Auparavant, l’humanité vivait à l’abri du mal, du labeur et des soucis de toute nature et les hommes étaient, comme les dieux, immortels. Après l’ouverture de la boîte, le monde est devenu un lieu désertique et inhospitalier. Le vieux mythe nous rappelle l’idée de la chute, qui trouve son origine dans un péché de désobéissance, exactement comme le raconte la Genèse.

À mon avis, cependant, et avec toute l’estime et la reconnaissance que je dois aux auteurs de ce livre, je ne crois pas que le Synode sera une boîte de Pandore, parce qu’en réalité, les maux et les erreurs qu’il pourrait contenir ont déjà été abondamment répandus et existent depuis longtemps.

À mon avis, le Synode sera plutôt une étape fondamentale et cruciale de la fenêtre d’Overton qui, après s’être grande ouverte pour la société civile, s’est également ouverte pour l’Église.

La fenêtre d’Overton, comme nous le savons, est une approche qui permet d’identifier les idées qui définissent le spectre d’acceptabilité des politiques gouvernementales.

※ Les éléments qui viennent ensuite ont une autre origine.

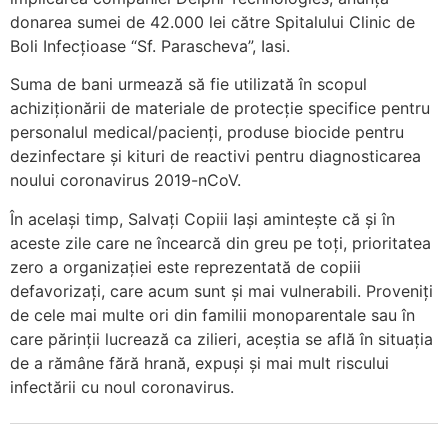
donarea sumei de 42.000 lei către Spitalului Clinic de
Boli Infecțioase “Sf. Parascheva”, Iasi.
Suma de bani urmează să fie utilizată în scopul
achiziționării de materiale de protecție specifice pentru
personalul medical/pacienți, produse biocide pentru
dezinfectare și kituri de reactivi pentru diagnosticarea
noului coronavirus 2019-nCoV.
În același timp, Salvați Copiii Iași amintește că și în
aceste zile care ne încearcă din greu pe toți, prioritatea
zero a organizației este reprezentată de copiii
defavorizați, care acum sunt și mai vulnerabili. Proveniți
de cele mai multe ori din familii monoparentale sau în
care părinții lucrează ca zilieri, aceștia se află în situația
de a rămâne fără hrană, expuși și mai mult riscului
infectării cu noul coronavirus.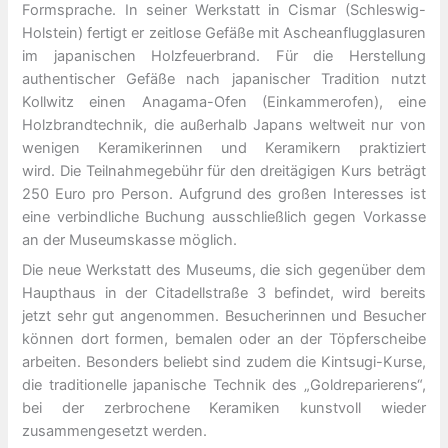
Formsprache. In seiner Werkstatt in Cismar (Schleswig-
Holstein) fertigt er zeitlose Gefäße mit Ascheanflugglasuren
im japanischen Holzfeuerbrand. Für die Herstellung
authentischer Gefäße nach japanischer Tradition nutzt
Kollwitz einen Anagama-Ofen (Einkammerofen), eine
Holzbrandtechnik, die außerhalb Japans weltweit nur von
wenigen Keramikerinnen und Keramikern praktiziert
wird. Die Teilnahmegebühr für den dreitägigen Kurs beträgt
250 Euro pro Person. Aufgrund des großen Interesses ist
eine verbindliche Buchung ausschließlich gegen Vorkasse
an der Museumskasse möglich.
Die neue Werkstatt des Museums, die sich gegenüber dem
Haupthaus in der Citadellstraße 3 befindet, wird bereits
jetzt sehr gut angenommen. Besucherinnen und Besucher
können dort formen, bemalen oder an der Töpferscheibe
arbeiten. Besonders beliebt sind zudem die Kintsugi-Kurse,
die traditionelle japanische Technik des „Goldreparierens“,
bei der zerbrochene Keramiken kunstvoll wieder
zusammengesetzt werden.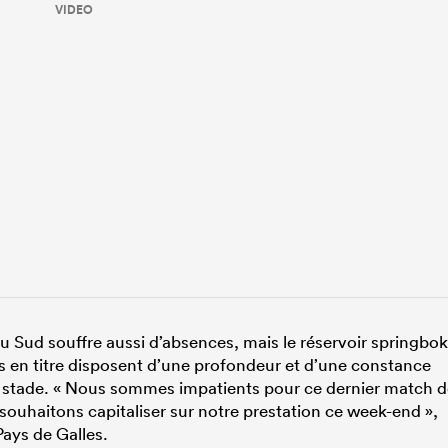
VIDEO
 du Sud souffre aussi d’absences, mais le réservoir springbok
en titre disposent d’une profondeur et d’une constance
ce stade. « Nous sommes impatients pour ce dernier match 
 souhaitons capitaliser sur notre prestation ce week-end »,
ays de Galles.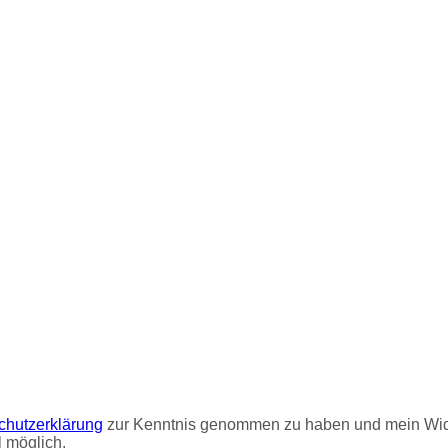
chutzerklärung
zur Kenntnis genommen zu haben und mein Wide
 möglich.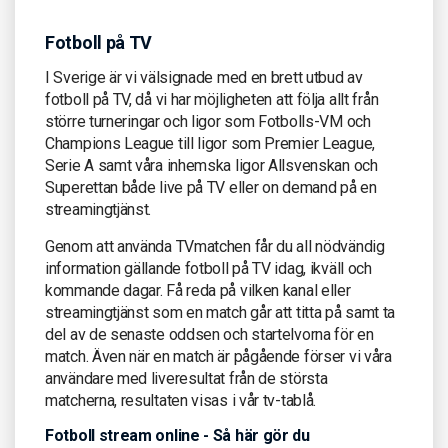
Fotboll på TV
I Sverige är vi välsignade med en brett utbud av
fotboll på TV, då vi har möjligheten att följa allt från
större turneringar och ligor som Fotbolls-VM och
Champions League till ligor som Premier League,
Serie A samt våra inhemska ligor Allsvenskan och
Superettan både live på TV eller on demand på en
streamingtjänst.
Genom att använda TVmatchen får du all nödvändig
information gällande fotboll på TV idag, ikväll och
kommande dagar. Få reda på vilken kanal eller
streamingtjänst som en match går att titta på samt ta
del av de senaste oddsen och startelvorna för en
match. Även när en match är pågående förser vi våra
användare med liveresultat från de största
matcherna, resultaten visas i vår tv-tablå.
Fotboll stream online - Så här gör du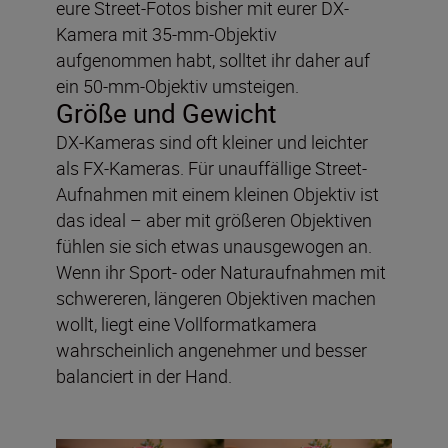
eure Street-Fotos bisher mit eurer DX-
Kamera mit 35-mm-Objektiv
aufgenommen habt, solltet ihr daher auf
ein 50-mm-Objektiv umsteigen.
Größe und Gewicht
DX-Kameras sind oft kleiner und leichter
als FX-Kameras. Für unauffällige Street-
Aufnahmen mit einem kleinen Objektiv ist
das ideal – aber mit größeren Objektiven
fühlen sie sich etwas unausgewogen an.
Wenn ihr Sport- oder Naturaufnahmen mit
schwereren, längeren Objektiven machen
wollt, liegt eine Vollformatkamera
wahrscheinlich angenehmer und besser
balanciert in der Hand.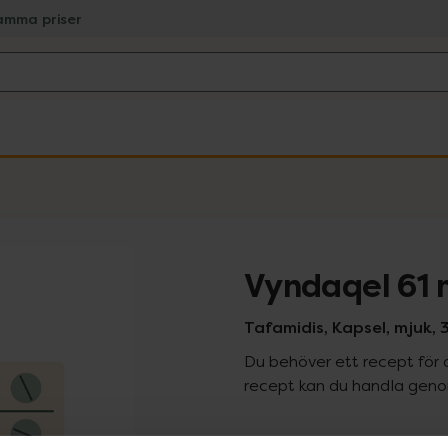
amma priser
Vyndaqel 61
Tafamidis, Kapsel, mjuk,
Du behöver ett recept för 
recept kan du handla genom
Pr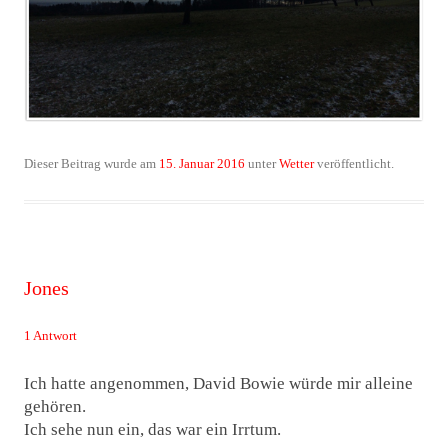
Dieser Beitrag wurde am
15. Januar 2016
unter
Wetter
veröffentlicht.
Jones
1 Antwort
Ich hatte angenommen, David Bowie würde mir alleine
gehören.
Ich sehe nun ein, das war ein Irrtum.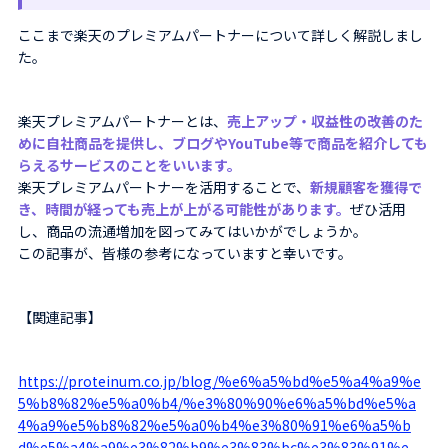
ここまで楽天のプレミアムパートナーについて詳しく解説しまし
た。
楽天プレミアムパートナーとは、
売上アップ・収益性の改善のた
めに自社商品を提供し、ブログやYouTube等で商品を紹介しても
らえるサービスのことをいいます。
楽天プレミアムパートナーを活用することで、
新規顧客を獲得で
き、時間が経っても売上が上がる可能性があります。
ぜひ活用
し、商品の流通増加を図ってみてはいかがでしょうか。
この記事が、皆様の参考になっていますと幸いです。
【関連記事】
https://proteinum.co.jp/blog/%e6%a5%bd%e5%a4%a9%e
5%b8%82%e5%a0%b4/%e3%80%90%e6%a5%bd%e5%a
4%a9%e5%b8%82%e5%a0%b4%e3%80%91%e6%a5%b
d%e5%a4%a9%e3%82%b9%e3%83%bc%e3%83%91%e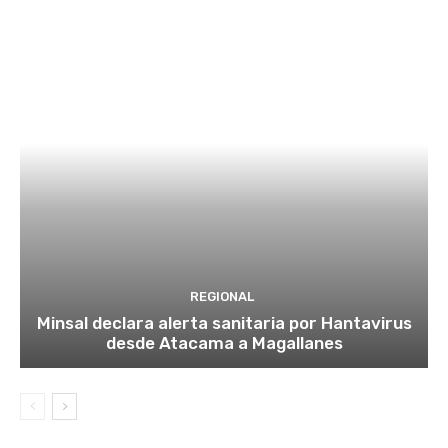
REGIONAL
Minsal declara alerta sanitaria por Hantavirus
desde Atacama a Magallanes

Les hommes politiques ne peuvent agir que dans les limites de l’acceptable. Déplacer la fenêtre implique que les défenseurs des politiques situées en dehors de la fenêtre persuadent le public de les considérer comme acceptables et même souhaitables.

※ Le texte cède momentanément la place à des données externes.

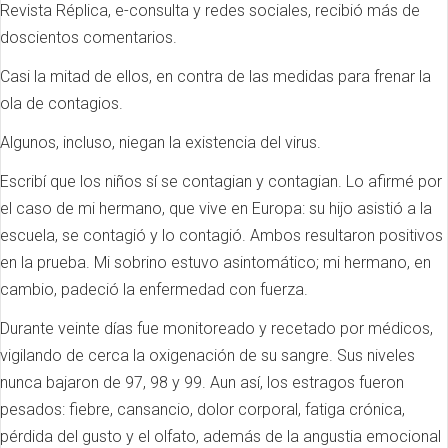
Revista Réplica, e-consulta y redes sociales, recibió más de
doscientos comentarios.
Casi la mitad de ellos, en contra de las medidas para frenar la
ola de contagios.
Algunos, incluso, niegan la existencia del virus.
Escribí que los niños sí se contagian y contagian. Lo afirmé por
el caso de mi hermano, que vive en Europa: su hijo asistió a la
escuela, se contagió y lo contagió. Ambos resultaron positivos
en la prueba. Mi sobrino estuvo asintomático; mi hermano, en
cambio, padeció la enfermedad con fuerza.
Durante veinte días fue monitoreado y recetado por médicos,
vigilando de cerca la oxigenación de su sangre. Sus niveles
nunca bajaron de 97, 98 y 99. Aun así, los estragos fueron
pesados: fiebre, cansancio, dolor corporal, fatiga crónica,
pérdida del gusto y el olfato, además de la angustia emocional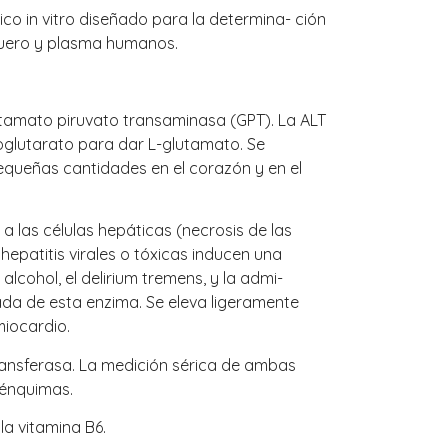
co in vitro diseñado para la determina- ción
 suero y plasma humanos.
utamato piruvato transaminasa (GPT). La ALT
toglutarato para dar L-glutamato. Se
equeñas cantidades en el corazón y en el
las células hepáticas (necrosis de las
s hepatitis virales o tóxicas inducen una
alcohol, el delirium tremens, y la admi-
rada de esta enzima. Se eleva ligeramente
miocardio.
ransferasa. La medición sérica de ambas
rénquimas.
la vitamina B6.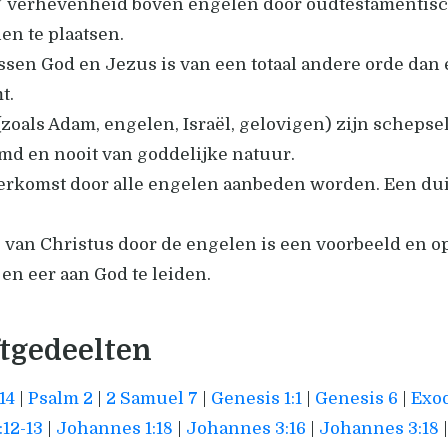
s’ verhevenheid boven engelen door oudtestamentisc
en te plaatsen.
ssen God en Jezus is van een totaal andere orde dan 
t.
(zoals Adam, engelen, Israël, gelovigen) zijn schep
md en nooit van goddelijke natuur.
derkomst door alle engelen aanbeden worden. Een dui
van Christus door de engelen is een voorbeeld en op
 en eer aan God te leiden.
ftgedeelten
14
|
Psalm 2
|
2 Samuel 7
|
Genesis 1:1
|
Genesis 6
|
Exod
12-13
|
Johannes 1:18
|
Johannes 3:16
|
Johannes 3:18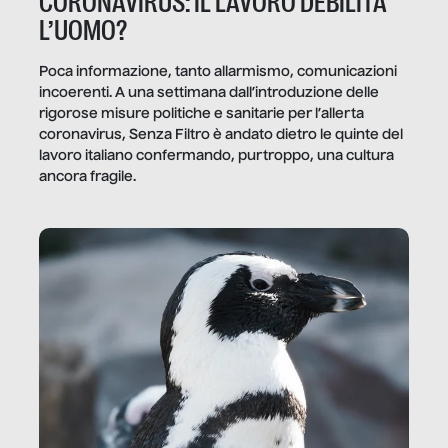
CORONAVIRUS: IL LAVORO DEBILITA
L’UOMO?
Poca informazione, tanto allarmismo, comunicazioni
incoerenti. A una settimana dall’introduzione delle
rigorose misure politiche e sanitarie per l’allerta
coronavirus, Senza Filtro è andato dietro le quinte del
lavoro italiano confermando, purtroppo, una cultura
ancora fragile.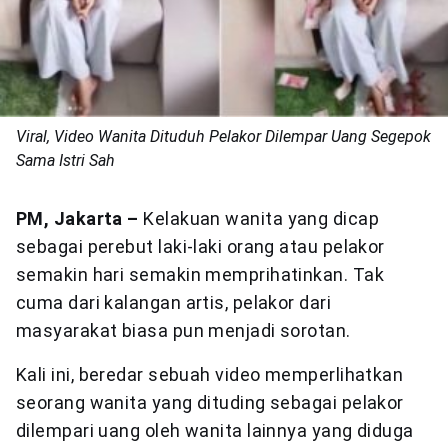
Viral, Video Wanita Dituduh Pelakor Dilempar Uang Segepok
Sama Istri Sah
PM, Jakarta –
Kelakuan wanita yang dicap
sebagai perebut laki-laki orang atau pelakor
semakin hari semakin memprihatinkan. Tak
cuma dari kalangan artis, pelakor dari
masyarakat biasa pun menjadi sorotan.
Kali ini, beredar sebuah video memperlihatkan
seorang wanita yang dituding sebagai pelakor
dilempari uang oleh wanita lainnya yang diduga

Cela a été le cas pour de nombreux principes moraux et civils, et le pseudo-état d’urgence pandémique a consacré un nouveau paradigme pour les libertés individuelles.

De même, un processus de métamorphose de l’Église catholique, visant à modifier son credo, sa doctrine, sa liturgie et sa structure même, est en cours depuis un certain temps. Le Synode, géré par une élite restreinte présélectionnée, dans l’indifférence quasi générale du peuple catholique, habitué à accepter tout changement comme bon par définition, convaincra alors tout le monde de considérer comme normaux et acceptables (comme ils le sont déjà pour l’opinion publique) des choix et des politiques ecclésiaux qui devraient normalement être considérés comme hétérodoxes et inacceptables. Ce sera l’effondrement mental dont parlait Chesterton il y a près d’un siècle. Face à ce scénario, la question désespérée qui se pose, et qui apparaît également dans ce livre, est la suivante : que faire ?

Les nouveaux maîtres de l’Église catholique seraient très heureux que les « indietristes », nom que l’on donne habituellement à ceux qui s’opposent au processus révolutionnaire, partent et réalisent le schisme. Il est probable que le sens des responsabilités des fidèles les plus attachés à la Tradition les conduira à une attitude d’obéissance respectueuse et de tolérance, jusqu’à une sorte de martyre non sanglant, mais très douloureux, en restant dans la néo-Église.

Mais les choses peuvent aussi se passer différemment : tout dépendra de l’ouverture de la fenêtre d’Overton.